▶ [TEXT SHOWN]:

= = = = =

Filmmaker Spotlight: World of Facts and dialogue with Mike Gibisser
FilmScene — Thursday, Feb. 21 at 6 p.m.
Filmmaker Mike Gibisser’s World of Facts (2018), filmed in Iowa City, is not a meditation on grief so much as a metabolizing of it.
“I like that word,” Gibisser says. “Maybe because it suggests how the waiting becomes part of you, part of your routine.”
Gibisser, assistant professor and director of undergraduate studies for the department of cinematic arts at the University of Iowa, was recently awarded an Obermann Center for Advanced Studies 2019 Interdisciplinary Research Grant. World of Facts will screen at FilmScene on Thursday, Feb. 21 at 6 p.m. followed by a Q&A with the director. Tickets are free for students, $6.50 for the general public.
This film often fixes on moments in between action. It’s a generous impulse to have the audience spend so much time in the space of waiting (in hospitals, at bars, in bed) that we all share at some point, at some time.

= = = = =

▶ [GIVEN RECORDS]:
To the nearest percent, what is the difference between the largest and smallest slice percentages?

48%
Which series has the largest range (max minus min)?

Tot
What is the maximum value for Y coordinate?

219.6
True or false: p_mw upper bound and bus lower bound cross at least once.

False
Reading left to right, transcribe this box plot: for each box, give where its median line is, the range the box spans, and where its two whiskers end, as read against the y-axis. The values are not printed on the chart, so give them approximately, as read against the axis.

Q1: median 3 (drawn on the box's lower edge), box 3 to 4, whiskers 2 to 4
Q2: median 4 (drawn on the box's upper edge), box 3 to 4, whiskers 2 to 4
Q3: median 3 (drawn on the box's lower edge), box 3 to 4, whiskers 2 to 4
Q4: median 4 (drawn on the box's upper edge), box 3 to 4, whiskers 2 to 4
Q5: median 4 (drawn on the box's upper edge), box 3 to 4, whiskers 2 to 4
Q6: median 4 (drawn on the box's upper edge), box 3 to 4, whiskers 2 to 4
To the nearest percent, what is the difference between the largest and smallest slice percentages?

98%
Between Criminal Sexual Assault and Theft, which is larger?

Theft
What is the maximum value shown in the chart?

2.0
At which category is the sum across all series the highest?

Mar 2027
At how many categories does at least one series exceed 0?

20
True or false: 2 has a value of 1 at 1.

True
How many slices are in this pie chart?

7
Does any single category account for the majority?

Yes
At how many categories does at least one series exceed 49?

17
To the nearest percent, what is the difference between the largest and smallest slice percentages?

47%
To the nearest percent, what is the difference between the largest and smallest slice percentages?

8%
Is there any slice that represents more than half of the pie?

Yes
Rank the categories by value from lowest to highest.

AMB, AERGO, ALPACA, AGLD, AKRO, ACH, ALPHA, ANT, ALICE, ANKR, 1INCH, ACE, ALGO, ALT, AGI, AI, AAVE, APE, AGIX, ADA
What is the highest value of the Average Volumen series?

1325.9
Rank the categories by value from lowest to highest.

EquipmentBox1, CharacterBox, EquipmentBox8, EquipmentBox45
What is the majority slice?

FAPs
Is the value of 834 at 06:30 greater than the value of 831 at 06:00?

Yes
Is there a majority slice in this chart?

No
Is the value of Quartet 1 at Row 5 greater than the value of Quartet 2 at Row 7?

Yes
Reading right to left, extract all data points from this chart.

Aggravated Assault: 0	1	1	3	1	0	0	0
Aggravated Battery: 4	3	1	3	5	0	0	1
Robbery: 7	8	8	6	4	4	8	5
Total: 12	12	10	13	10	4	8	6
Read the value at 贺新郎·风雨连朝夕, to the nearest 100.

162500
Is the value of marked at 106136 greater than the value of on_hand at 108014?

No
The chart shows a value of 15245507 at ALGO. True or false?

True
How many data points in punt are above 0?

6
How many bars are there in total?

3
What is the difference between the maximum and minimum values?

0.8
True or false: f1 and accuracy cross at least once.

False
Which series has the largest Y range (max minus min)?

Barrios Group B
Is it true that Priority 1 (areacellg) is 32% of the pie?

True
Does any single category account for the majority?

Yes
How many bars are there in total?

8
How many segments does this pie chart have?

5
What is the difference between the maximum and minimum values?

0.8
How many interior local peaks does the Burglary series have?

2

= = = = =

▶ [EXERCISE INSTRUCTIONS]:
A: Based on the FilmScene announcement, say yes or no to each statement and quote the deciding words: (i) World of Facts was filmed in Iowa City. (ii) Students pay $6.50 for a ticket. (iii) The screening is followed by a Q&A with the director.
B: Transcribe the FilmScene announcement starting at "Filmmaker Mike Gibisser’s" and ending at "at some time.".
Rely solely on the FilmScene announcement.

▶ [EXPECTED RESPONSES]:
A:
(i) Yes: "filmed in Iowa City"
(ii) No: "Tickets are free for students, $6.50 for the general public."
(iii) Yes: "followed by a Q&A with the director"

B:
Filmmaker Mike Gibisser’s World of Facts (2018), filmed in Iowa City, is not a meditation on grief so much as a metabolizing of it.
“I like that word,” Gibisser says. “Maybe because it suggests how the waiting becomes part of you, part of your routine.”
Gibisser, assistant professor and director of undergraduate studies for the department of cinematic arts at the University of Iowa, was recently awarded an Obermann Center for Advanced Studies 2019 Interdisciplinary Research Grant. World of Facts will screen at FilmScene on Thursday, Feb. 21 at 6 p.m. followed by a Q&A with the director. Tickets are free for students, $6.50 for the general public.
This film often fixes on moments in between action. It’s a generous impulse to have the audience spend so much time in the space of waiting (in hospitals, at bars, in bed) that we all share at some point, at some time.